Every country and culture has its jewelry-related myths and superstitions. For example, some cultures believe that wearing pearls on your wedding day brings sorrow and misfortune to your marriage. While many people continue to practice this superstition, it is, in fact, just a myth. If you are looking for your next piece of fine jewelry, do not let these common jewelry myths everyone needs to know stop you.

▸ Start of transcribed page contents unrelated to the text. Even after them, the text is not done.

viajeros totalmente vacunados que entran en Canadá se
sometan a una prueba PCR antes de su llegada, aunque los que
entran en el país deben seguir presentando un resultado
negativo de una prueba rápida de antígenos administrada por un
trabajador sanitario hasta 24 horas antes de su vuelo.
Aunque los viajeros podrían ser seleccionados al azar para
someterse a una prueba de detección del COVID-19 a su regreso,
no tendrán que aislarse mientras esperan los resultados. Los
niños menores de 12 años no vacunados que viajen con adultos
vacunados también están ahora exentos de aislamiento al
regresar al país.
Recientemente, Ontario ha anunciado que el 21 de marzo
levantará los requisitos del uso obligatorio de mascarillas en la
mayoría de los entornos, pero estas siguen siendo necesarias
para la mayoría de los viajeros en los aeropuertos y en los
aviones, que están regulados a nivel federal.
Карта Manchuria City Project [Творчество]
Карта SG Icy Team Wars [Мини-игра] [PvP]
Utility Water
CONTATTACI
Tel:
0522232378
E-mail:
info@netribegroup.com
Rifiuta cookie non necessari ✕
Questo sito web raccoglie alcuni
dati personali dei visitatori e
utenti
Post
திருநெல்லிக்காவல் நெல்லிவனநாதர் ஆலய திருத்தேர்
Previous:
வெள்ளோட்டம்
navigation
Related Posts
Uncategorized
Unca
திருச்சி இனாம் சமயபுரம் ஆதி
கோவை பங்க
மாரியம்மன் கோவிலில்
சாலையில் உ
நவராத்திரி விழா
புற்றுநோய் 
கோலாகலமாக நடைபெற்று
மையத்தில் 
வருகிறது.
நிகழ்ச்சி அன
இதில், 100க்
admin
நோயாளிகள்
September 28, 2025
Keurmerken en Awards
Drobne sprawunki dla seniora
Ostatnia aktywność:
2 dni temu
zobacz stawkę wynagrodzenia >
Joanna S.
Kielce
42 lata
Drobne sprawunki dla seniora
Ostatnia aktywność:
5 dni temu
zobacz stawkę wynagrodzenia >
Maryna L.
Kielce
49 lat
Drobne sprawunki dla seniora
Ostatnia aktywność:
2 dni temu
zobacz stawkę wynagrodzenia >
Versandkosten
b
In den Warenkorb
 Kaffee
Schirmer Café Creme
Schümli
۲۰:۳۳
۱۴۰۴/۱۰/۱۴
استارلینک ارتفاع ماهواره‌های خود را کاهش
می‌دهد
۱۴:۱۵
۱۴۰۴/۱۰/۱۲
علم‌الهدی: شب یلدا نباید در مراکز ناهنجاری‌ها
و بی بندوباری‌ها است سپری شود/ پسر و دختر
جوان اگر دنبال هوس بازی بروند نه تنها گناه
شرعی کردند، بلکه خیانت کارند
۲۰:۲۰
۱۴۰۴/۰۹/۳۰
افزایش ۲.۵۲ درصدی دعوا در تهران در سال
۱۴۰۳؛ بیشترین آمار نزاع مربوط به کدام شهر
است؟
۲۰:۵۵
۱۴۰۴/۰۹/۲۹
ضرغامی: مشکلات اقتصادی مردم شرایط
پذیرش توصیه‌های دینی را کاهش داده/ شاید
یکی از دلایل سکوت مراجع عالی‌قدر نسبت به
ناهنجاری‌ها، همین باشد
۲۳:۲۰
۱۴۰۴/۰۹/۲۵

Nothing can Destroy a Diamond
Diamonds place at the top on the Mohs Hardness Scale at a 10, but that does not mean they are indestructible. In fact, they can chip or crack due to cleavage planes or planes of relative weakness in the structure of the diamond. It takes a blow with significant force heading in the right direction, but it is still possible and common. Here is a fun fact: rubies and sapphires, which rank lower on the Mohs Scale, have fewer chances of chipping compared to diamonds.
Variety Colors of Gold
If you are familiar with gold, you may have noticed that it comes in a variety of colors: white gold, rose gold and more. All these colors make people believe that gold comes in many colors. However, it is not true. In fact, gold naturally comes in one color: yellow. The other colors you see are other metals like iron, aluminum, silver, platinum, etc. mixed with gold.
Opals are Bad Luck
We are here to let you know that opals are not bad luck. If you own or wear an opal, we are happy to inform you that nothing horrible will happen, and anything bad that does occur is just coincidental. In the Victorian era, opal mining was a British industry. A British rival, the French, created the myth in hopes of damaging British trade and business. So please, if you have any opal pieces, wear them with pride and confidence.
Biting Into Gold
For hundreds of years, many people believed that you could tell if a gem was real gold is if you bit into it, and it left a dent. Since teeth are harder than gold, they can cause this metal to dent. However, many other gems and metals are just as soft or softer than gold and can dent when bitten into. There have been many cases where people masked lead as gold pieces. If you have any doubts about your gold, it is always best to get it verified by a professional and well-known jewelry store.
Bigger Diamonds are Better
You may have noticed some people brag about the size of their diamond. Big diamonds are undoubtedly interesting to look at, but that does not mean they are better than their smaller counterparts. The quality of a diamond determines its worth and value. Factors that affect the quality are color, cut, clarity, shape, size and light returns. A beautifully cut smaller diamond is worth more than a badly cut, dull huge diamond.
Pearls Dissolve Easily
While it is true that pearls do dissolve in vinegar, it does not happen simultaneously. Instead, this delicate gem takes days to fully dissolve. The myth supposedly began when Cleopatra wanted the most expensive dinner party. She threw pearls in the drinks and drank them. Exaggeration made it to this story, but crushing pearls before sitting them in vinegar does dissolve them faster, but still not in seconds.
Sapphires are Only Blue
Sapphires come in more than just blue. They come in a wide range of colors including yellow, orange, pink and green. Surprisingly, rubies are sometimes known as red sapphires. They both come from the same mineral compound — corundum. However, many scientists disagree with where pink sapphires end and rubies begin.
Pearls Only Come From Oysters
Most of the world’s pearls come from oysters, but there are a few other species that create them as well. The orange-brown pearl originates from the Melo Melo marine snail. Strombus Gigas, the queen conch, produces the Pink Conch Pearl. And, the blue-purple-green Abalone Pearl comes from the Haliotis Iris mollusk.
Paraiba Tourmaline Only Comes From Brazil
Tourmalines were first discovered in Paraiba, Brazil, but that does not mean they only come from there. Today different regions of Africa mine these beautiful stones. The only reason scientists call these gems Paraiba Tourmaline is to describe their color not their place of origin.